This should bring in even more hits!

Photo credit: Musicaline

I’ll fess up. I check our blog statistics now and then. Mostly not just to check the total clicks (though visit totals have been gratifying, thank you) but to back-track visitors and find what posts brought in the most Googlers. And this time of year an odd pattern appears. By far the most common search to wash up on these shores involves the words “Christmas crib.” And the searches, oddly, generally come from places in the Middle East. If I’m reading it right (always a questionable thesis), they generally land on this post, which says nothing at all about Christmas cribs, causing me to figure that the draw must actually be the picture of the crèche I used to illustrate it.

The term “Christmas crib” sounds strange to me. It’s not an English idiom, as far as I know. Nobody in these parts talks about Nativity Scenes that way. We call them Nativity Scenes or manger scenes, or if we’re feeling pedantic (and heaven knows I often do) we say “crèche.” But perhaps Christians in the Middle East do call them Christmas cribs. No reason why they shouldn’t. It’s a perfectly good name.

I might note (to continue in my pedantic voice, now that I’ve got it warmed up) that the Norwegian word for “manger” is in fact “krybbe.” There must be a history there, and I wouldn’t be surprised if it had something to do with manger scenes. But I don’t have any facts on that.

From what I’ve read, the traditional inverted A-frame wooden manger we see in Nativity Scenes is nothing at all like anything used in First Century Israel. Many scholars think Christ was born in one of the caves near Bethlehem, where sheep were stabled in those days. The mangers in those structures were made of stone masonry and were built into a corner of the wall. Which is bad for crèches, as it would badly mess up the composition.

However, another theory, which I’ve grown to favor, says that many Jewish houses of that day had an attached all-purpose room, which could be used for livestock when necessary, or could be cleaned out and turned into a guest room when the in-laws showed up. Such a room would have had a built-in manger as well, and that could explain the reference to the baby in the manger in Luke (where the word “stable” does not actually appear).

The problem with this theory is that it renders the traditional mean old innkeeper unnecessary. Which is OK with me, frankly, because he also appears nowhere in the text. And I’ve always identified with him.

9 thoughts on “This should bring in even more hits!”

  1. The Inn Keeper is inferred from the the “No Room in the Inn” line. Though he might have been a nice inn keeper, who swept out his own family manger room for them to stay in.

    Also, the Wise Men shouldn’t be there at the same time as the shepherds, but that would ruin the tableau.

  2. Have we talked about this innkeeper thing before?
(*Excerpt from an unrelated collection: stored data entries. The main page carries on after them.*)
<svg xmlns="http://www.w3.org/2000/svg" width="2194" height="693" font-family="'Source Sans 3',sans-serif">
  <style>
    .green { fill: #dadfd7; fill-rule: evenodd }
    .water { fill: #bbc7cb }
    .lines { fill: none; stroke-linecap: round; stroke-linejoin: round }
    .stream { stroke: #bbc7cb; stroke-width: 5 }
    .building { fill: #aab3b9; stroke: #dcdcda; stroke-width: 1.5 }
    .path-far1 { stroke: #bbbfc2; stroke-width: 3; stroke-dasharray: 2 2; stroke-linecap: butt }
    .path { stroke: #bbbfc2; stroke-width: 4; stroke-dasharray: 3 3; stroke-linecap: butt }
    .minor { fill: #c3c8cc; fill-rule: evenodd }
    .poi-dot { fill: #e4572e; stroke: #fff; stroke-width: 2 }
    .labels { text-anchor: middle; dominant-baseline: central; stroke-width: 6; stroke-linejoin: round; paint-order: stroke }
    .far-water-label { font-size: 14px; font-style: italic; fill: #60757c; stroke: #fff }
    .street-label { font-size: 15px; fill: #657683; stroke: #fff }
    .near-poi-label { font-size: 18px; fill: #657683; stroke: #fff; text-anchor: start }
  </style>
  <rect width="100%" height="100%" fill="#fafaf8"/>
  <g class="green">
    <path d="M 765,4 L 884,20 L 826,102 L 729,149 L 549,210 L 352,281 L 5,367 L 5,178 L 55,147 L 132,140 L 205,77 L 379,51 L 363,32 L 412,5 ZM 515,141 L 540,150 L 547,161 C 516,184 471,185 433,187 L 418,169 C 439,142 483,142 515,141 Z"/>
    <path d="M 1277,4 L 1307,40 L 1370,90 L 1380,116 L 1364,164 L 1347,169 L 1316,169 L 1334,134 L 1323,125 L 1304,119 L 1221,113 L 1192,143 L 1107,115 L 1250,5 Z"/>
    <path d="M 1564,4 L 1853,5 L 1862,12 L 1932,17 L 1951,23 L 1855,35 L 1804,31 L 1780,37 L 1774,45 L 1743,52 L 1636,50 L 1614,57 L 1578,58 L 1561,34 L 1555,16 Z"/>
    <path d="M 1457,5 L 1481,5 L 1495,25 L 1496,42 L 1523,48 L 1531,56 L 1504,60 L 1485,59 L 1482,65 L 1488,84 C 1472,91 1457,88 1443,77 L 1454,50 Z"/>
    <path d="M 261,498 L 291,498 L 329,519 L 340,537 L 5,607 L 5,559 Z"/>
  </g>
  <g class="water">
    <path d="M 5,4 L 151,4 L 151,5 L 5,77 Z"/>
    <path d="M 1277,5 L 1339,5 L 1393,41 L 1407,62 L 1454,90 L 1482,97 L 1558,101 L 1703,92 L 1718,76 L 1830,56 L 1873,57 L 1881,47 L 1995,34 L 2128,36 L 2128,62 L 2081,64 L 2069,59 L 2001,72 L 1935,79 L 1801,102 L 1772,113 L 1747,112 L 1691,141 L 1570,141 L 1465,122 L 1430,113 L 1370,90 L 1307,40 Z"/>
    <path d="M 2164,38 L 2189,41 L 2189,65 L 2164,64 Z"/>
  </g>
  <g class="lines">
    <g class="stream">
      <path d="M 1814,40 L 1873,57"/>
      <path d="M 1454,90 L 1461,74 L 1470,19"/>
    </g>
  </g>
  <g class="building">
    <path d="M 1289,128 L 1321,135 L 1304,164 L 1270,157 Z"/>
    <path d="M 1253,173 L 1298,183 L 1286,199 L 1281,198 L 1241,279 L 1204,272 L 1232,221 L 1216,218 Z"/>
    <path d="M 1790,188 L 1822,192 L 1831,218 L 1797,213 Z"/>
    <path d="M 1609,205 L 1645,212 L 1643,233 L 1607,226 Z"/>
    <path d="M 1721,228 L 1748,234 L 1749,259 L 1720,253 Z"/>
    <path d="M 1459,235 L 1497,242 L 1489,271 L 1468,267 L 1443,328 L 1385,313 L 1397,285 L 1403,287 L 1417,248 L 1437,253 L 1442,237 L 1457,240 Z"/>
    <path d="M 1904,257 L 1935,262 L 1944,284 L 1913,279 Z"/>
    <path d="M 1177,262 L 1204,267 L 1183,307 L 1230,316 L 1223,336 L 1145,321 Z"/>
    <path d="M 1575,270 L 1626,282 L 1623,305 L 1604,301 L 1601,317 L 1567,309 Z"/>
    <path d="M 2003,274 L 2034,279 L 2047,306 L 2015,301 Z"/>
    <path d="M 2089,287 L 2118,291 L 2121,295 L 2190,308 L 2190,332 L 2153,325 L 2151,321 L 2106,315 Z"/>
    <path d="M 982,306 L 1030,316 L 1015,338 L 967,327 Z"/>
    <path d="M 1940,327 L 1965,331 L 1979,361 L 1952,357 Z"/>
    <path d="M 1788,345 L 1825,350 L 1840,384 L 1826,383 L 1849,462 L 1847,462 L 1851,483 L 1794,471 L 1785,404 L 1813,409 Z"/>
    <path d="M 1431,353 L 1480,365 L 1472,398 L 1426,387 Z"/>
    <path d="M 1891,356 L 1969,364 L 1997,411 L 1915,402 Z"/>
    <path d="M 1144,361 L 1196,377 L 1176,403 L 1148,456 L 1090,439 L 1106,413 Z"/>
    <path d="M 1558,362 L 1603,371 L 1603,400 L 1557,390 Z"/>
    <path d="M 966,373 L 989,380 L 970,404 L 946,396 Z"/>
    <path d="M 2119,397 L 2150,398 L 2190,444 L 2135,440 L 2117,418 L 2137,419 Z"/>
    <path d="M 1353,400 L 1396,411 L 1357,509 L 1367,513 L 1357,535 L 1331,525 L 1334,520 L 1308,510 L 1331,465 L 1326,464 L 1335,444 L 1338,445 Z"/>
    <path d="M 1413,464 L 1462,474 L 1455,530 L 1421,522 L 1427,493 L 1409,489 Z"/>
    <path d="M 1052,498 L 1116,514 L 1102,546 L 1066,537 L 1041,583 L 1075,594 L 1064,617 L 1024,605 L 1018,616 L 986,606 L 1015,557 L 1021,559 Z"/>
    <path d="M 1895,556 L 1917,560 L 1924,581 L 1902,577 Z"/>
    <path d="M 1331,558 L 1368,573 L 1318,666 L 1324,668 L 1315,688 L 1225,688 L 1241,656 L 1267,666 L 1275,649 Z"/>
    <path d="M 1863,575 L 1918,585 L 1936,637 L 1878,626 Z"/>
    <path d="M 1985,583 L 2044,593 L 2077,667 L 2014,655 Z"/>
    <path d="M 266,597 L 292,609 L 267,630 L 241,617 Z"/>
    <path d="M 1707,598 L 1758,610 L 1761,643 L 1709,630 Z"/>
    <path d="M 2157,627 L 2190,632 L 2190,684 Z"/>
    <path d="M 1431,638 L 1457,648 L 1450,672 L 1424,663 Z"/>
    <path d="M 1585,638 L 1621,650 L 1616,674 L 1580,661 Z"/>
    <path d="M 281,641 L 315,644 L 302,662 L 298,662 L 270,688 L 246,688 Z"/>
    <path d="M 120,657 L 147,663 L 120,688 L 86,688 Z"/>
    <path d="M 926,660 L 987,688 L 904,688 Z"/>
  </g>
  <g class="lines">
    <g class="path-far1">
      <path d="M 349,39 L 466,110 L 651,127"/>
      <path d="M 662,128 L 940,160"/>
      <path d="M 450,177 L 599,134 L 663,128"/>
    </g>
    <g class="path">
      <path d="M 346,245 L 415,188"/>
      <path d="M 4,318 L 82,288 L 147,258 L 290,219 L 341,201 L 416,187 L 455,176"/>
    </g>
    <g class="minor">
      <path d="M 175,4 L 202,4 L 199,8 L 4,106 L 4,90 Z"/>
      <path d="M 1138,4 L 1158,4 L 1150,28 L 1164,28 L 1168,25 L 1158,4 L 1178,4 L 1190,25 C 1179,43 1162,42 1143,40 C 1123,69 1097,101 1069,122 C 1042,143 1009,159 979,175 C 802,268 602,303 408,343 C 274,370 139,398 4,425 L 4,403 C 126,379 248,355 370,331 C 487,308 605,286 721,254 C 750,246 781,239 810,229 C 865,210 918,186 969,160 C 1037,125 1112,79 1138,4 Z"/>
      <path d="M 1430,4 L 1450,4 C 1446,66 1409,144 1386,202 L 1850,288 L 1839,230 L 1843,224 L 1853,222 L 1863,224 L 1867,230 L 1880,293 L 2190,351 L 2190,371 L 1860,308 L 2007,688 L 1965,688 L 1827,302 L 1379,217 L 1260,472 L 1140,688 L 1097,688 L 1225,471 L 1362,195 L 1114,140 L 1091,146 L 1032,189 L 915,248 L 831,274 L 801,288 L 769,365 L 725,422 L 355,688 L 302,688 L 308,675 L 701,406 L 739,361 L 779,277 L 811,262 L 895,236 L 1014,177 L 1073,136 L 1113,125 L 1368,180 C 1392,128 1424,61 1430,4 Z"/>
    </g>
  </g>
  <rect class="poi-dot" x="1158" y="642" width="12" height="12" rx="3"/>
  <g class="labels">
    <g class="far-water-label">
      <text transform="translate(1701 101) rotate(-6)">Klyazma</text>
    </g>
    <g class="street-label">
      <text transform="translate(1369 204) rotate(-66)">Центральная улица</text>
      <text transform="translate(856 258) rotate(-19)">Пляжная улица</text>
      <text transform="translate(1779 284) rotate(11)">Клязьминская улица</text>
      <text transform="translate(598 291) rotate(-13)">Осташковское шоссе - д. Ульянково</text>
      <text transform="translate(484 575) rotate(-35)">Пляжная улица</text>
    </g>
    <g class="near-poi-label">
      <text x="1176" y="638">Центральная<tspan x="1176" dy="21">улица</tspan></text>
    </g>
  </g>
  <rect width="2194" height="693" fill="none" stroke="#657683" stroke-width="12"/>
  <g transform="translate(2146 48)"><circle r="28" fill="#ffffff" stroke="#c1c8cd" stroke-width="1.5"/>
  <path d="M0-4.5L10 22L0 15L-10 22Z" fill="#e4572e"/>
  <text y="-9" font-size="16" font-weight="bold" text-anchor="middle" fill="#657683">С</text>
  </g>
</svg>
I remember a discussion in which we (whoever we were) said they really packed people into the inns in those days, particularly with the census drawing a crowd like it did, and a home owner or innkeeper would think a bit before allowing a pregnant woman in. She could give birth that night in the company of several guests who’d prefer to be elsewhere.

  3. What I read is that Bethlehem was so small that it’s highly unlikely that there was an inn there at all. So staying with relatives is more likely. What’s translated “inn” in the KJV is actually the Greek word for “dwelling place.”

  4. If you really want to start a rock fight, just ask someone to find the scriptures that say Mary rode on a donkey to Bethlehem, and that the angels “sang.” You won’t get invited to any more Christmas programs at church.

  5. I doubt that the Norwegian word for manger (krybbe) is in any way related to nativity scenes. I suppose I should at least look it up on the Google, but that would be too much work, so I’ll just share from my vast experience. On small farms all over the midwest, there are (or, at least, used to be) corn cribs, bins in which whole-cob corn was stored. The old ones are wooden, with slatted sides for air flow through the corn. Outdoor livestock feeders are also called cribs sometimes. I suspect, if one thing is named after another at all, that baby cribs are named after the feed bunks. However it works, Jesus’ first bed can rightly be called a crib.

  6. In really small congregations the actors have to play multiple roles. After the boys in bathrobes do their shepherd thing with towels on their heads, they slip into the back room to exchange the towels for aluminium foil crowns. Then they come back as wise men with the gap of a few minutes serving to underline the delay between the nativity and the adoration on epiphany.

  7. Look, everyone reading this site knows that Vikings didn’t wear horns on their helmets, so why complicate it by giving one of the Wise Men horns?